Indonesia adalah negri yang kaya akan keanekaragaman hayati, negeri yang penuh dengan keindahan dan desa adalah salah satu tempat untuk menemukan definisi dari kata indah.
Jika berbicara tentang tempat terindah, ada salah satu tempat yang selama ini membuat saya jatuh hati. Tempat itu bernama desa, sekaligus tempat tinggal nenek yang selalu membuat saya rindu untuk mengunjunginya.
Suasana disekitar desa cenderung relative tenang dan tidak banyak juga kendaraan yang lalu lalang kecuali anak-anak yang sedang mengayuh sepeda untuk ke sekolah atau ketika bermain. Para penduduk disekitar pedesaan menggunakan sepeda atau sepeda motor hanya untuk mengantar anak ke sekolah, ke sawah dan menuju pasar di pagi hari.
Oleh karena itu sepeda dan sepeda motor lebih sering membonceng karung-karung berisi rumput, keperluan untuk berladang dan juga benih padi. Di sawah sepeda motor atau sepeda itu diletakkan begitu saja di tepi jalan seolah pemiliknya tidak khawatir akan kehilangan.

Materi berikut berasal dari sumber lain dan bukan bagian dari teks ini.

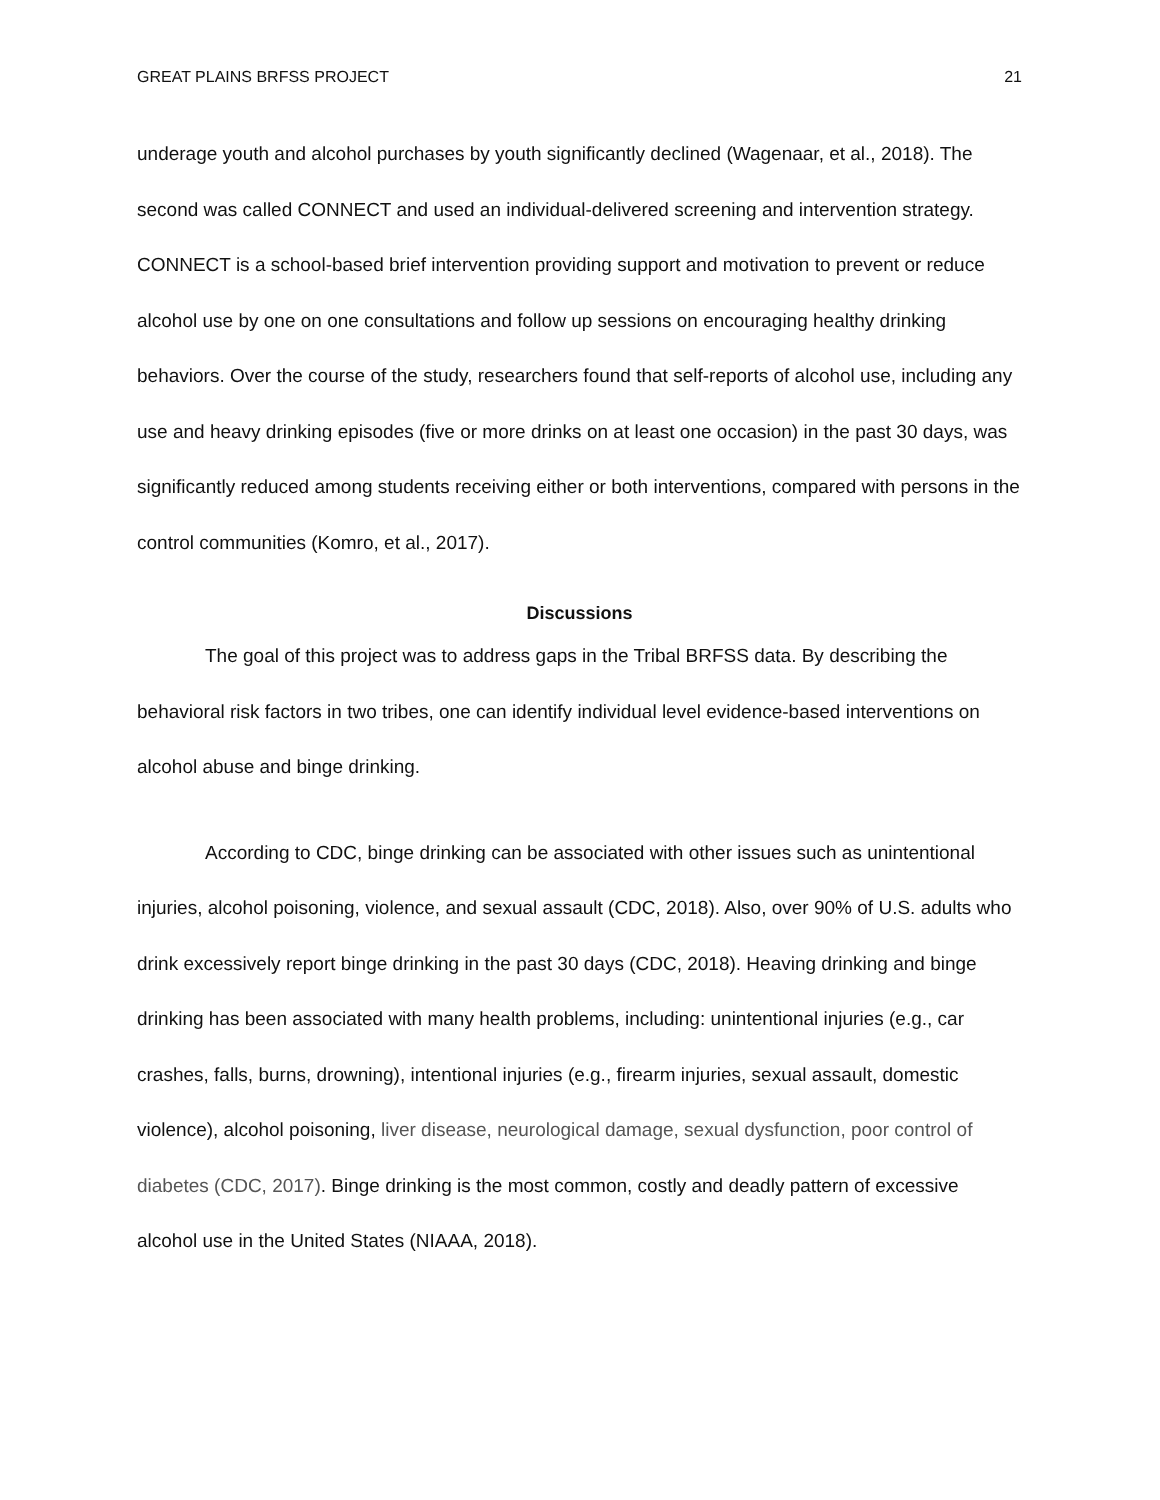GREAT PLAINS BRFSS PROJECT 21
underage youth and alcohol purchases by youth significantly declined (Wagenaar, et al., 2018). The second was called CONNECT and used an individual-delivered screening and intervention strategy. CONNECT is a school-based brief intervention providing support and motivation to prevent or reduce alcohol use by one on one consultations and follow up sessions on encouraging healthy drinking behaviors. Over the course of the study, researchers found that self-reports of alcohol use, including any use and heavy drinking episodes (five or more drinks on at least one occasion) in the past 30 days, was significantly reduced among students receiving either or both interventions, compared with persons in the control communities (Komro, et al., 2017).
Discussions
The goal of this project was to address gaps in the Tribal BRFSS data. By describing the behavioral risk factors in two tribes, one can identify individual level evidence-based interventions on alcohol abuse and binge drinking.
According to CDC, binge drinking can be associated with other issues such as unintentional injuries, alcohol poisoning, violence, and sexual assault (CDC, 2018). Also, over 90% of U.S. adults who drink excessively report binge drinking in the past 30 days (CDC, 2018). Heaving drinking and binge drinking has been associated with many health problems, including: unintentional injuries (e.g., car crashes, falls, burns, drowning), intentional injuries (e.g., firearm injuries, sexual assault, domestic violence), alcohol poisoning, liver disease, neurological damage, sexual dysfunction, poor control of diabetes (CDC, 2017). Binge drinking is the most common, costly and deadly pattern of excessive alcohol use in the United States (NIAAA, 2018).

Suasana khas pedesaan dan kehidupan masyarakat disekitar pedesaan yang kental dengan adat dan budaya dengan kearifan lokal cukup terasa disini. Satu hal yang selalu membuat saya jatuh cinta dengan desa adalah pemandangannya dan bentangan alamnya yang sangat mempesona. Sederhana namun penuh dengan keindahan.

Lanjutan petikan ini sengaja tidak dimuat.